I dunno - tube output and dynamics is another variable to the 'dark-art' equation that I'm not sure the sterile, digitial realm can bring to the table. To me, a tube amp is a 'living-thing' that offers different expressions dependent upon careful tube selection and bias adjustments - a single computer algorithm has captured all-that? I doubt it.
It's good enough for many international acts including Metallica and U2.

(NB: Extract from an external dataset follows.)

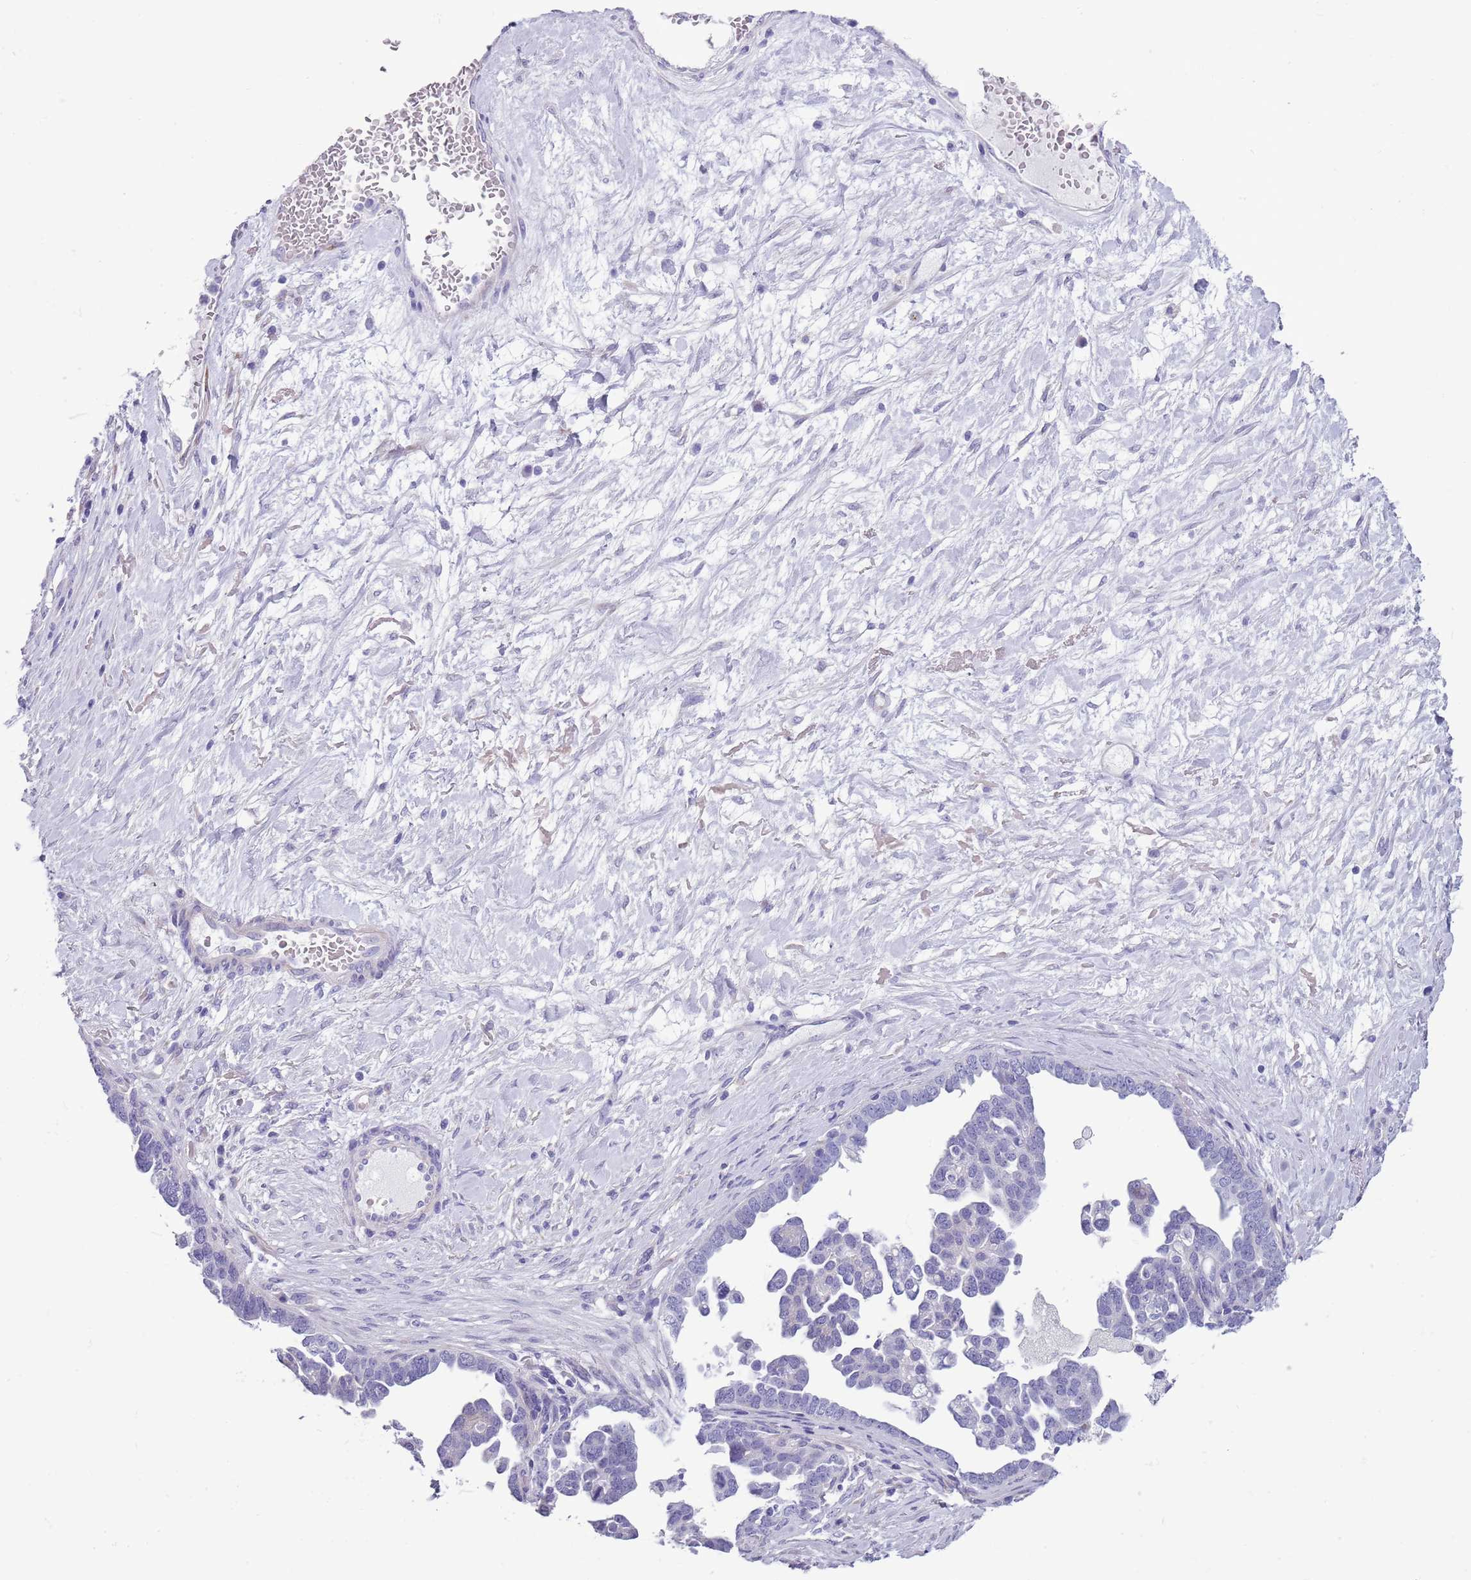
{"staining": {"intensity": "negative", "quantity": "none", "location": "none"}, "tissue": "ovarian cancer", "cell_type": "Tumor cells", "image_type": "cancer", "snomed": [{"axis": "morphology", "description": "Cystadenocarcinoma, serous, NOS"}, {"axis": "topography", "description": "Ovary"}], "caption": "Micrograph shows no significant protein expression in tumor cells of ovarian cancer (serous cystadenocarcinoma).", "gene": "MRPL32", "patient": {"sex": "female", "age": 54}}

Those guys have either RACKS AND RACKS of signal processing (Edge) or massive diode-clipping distortion chunka-chunka (Metallica) who play in venues where 'quality' audio is sacrificed upon the alter of raw volume - the nuance of tubes is absolutely lost in those signal chains. I don't see anyone lining-up to dump their Dumble (if they have one) for a pile of microchips. Until I see full-spectrum signal replication on a high-sampled spectrum analyzer, side-by-side, and there is zero difference in signals between a tube amp and a digital amp-modeler, I remain sceptical that this technology is ready for prime-time and we should all just walk-away from tubes 'today'.

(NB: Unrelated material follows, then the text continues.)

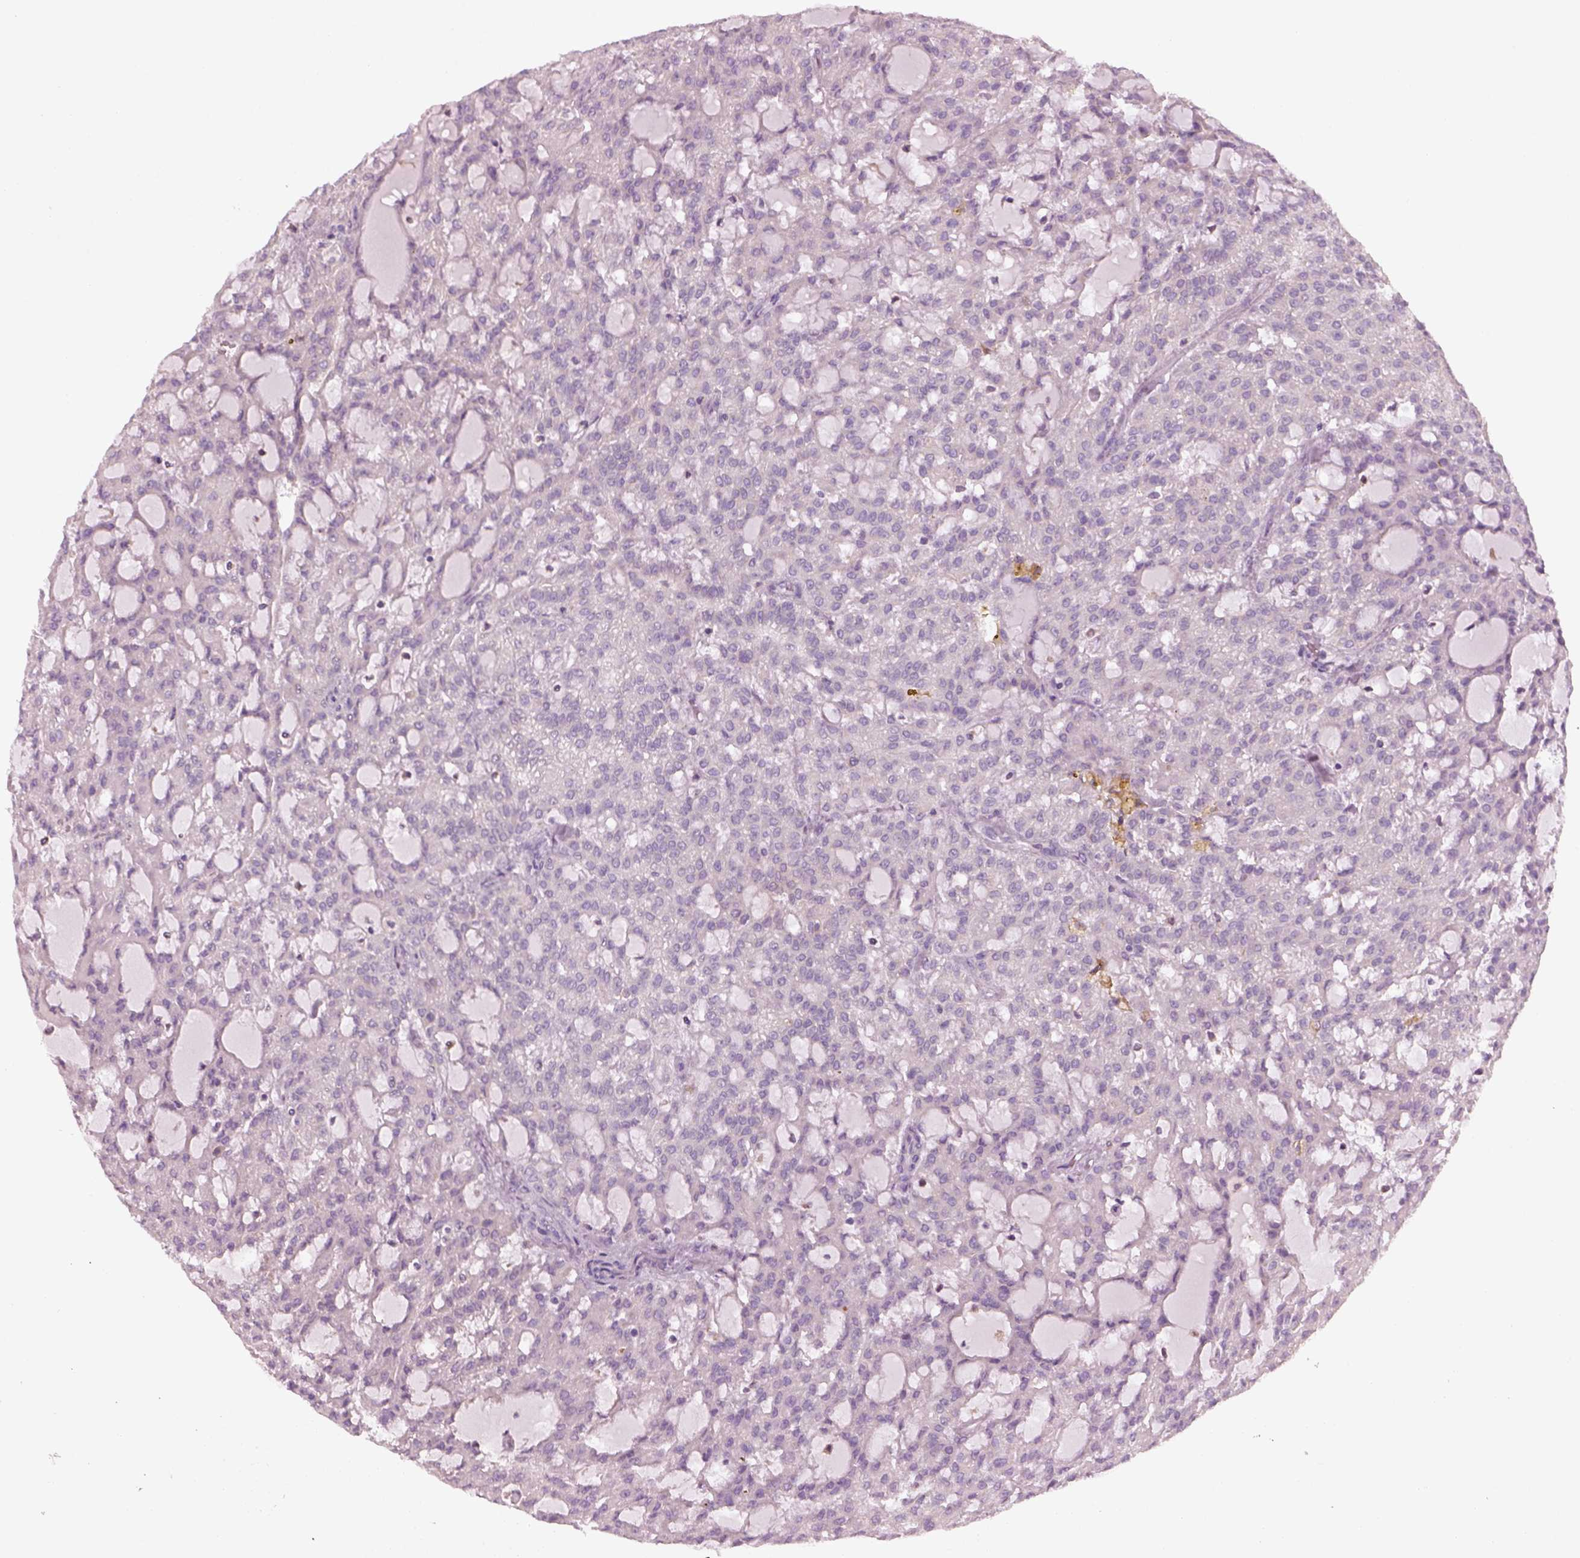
{"staining": {"intensity": "negative", "quantity": "none", "location": "none"}, "tissue": "renal cancer", "cell_type": "Tumor cells", "image_type": "cancer", "snomed": [{"axis": "morphology", "description": "Adenocarcinoma, NOS"}, {"axis": "topography", "description": "Kidney"}], "caption": "Protein analysis of adenocarcinoma (renal) demonstrates no significant positivity in tumor cells.", "gene": "TMEM231", "patient": {"sex": "male", "age": 63}}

When people said regular 35mm camera film was "dead" after digital photo technology came along, they didn't realize that you STILL had to run your digital images through hours-and-hours of Photoshop 'tweaking' to get some of the effects that using different camera film emulsions gave you - there is a trade-off in moving to 'new' tech. With digital tech, your creative freedom is bound by whatever the chip-maker and the software programmer are willing to write code for and give you - if 'they' don't write that nuance into their algorithms, you don't get access to it, and you could lose that analog dynamic/nuance forever.
Now, maybe your ears/eyes don't see or hear the difference - your palate is not that refined. A McDonalds hamburger tastes the same as a Wendy's burger to you, I dunno. But to others, there is a big difference. I have on my desk next to me a custom-made, tube-powered headphone amplifier - for my ipod. This little blue MO-FO, when the JJ tubes get warm, is absolutely amazing.
So in summary you've never played an Axe and have no idea what you're complaining about, but your camera experience and generic prejudice is good enough to roll with this.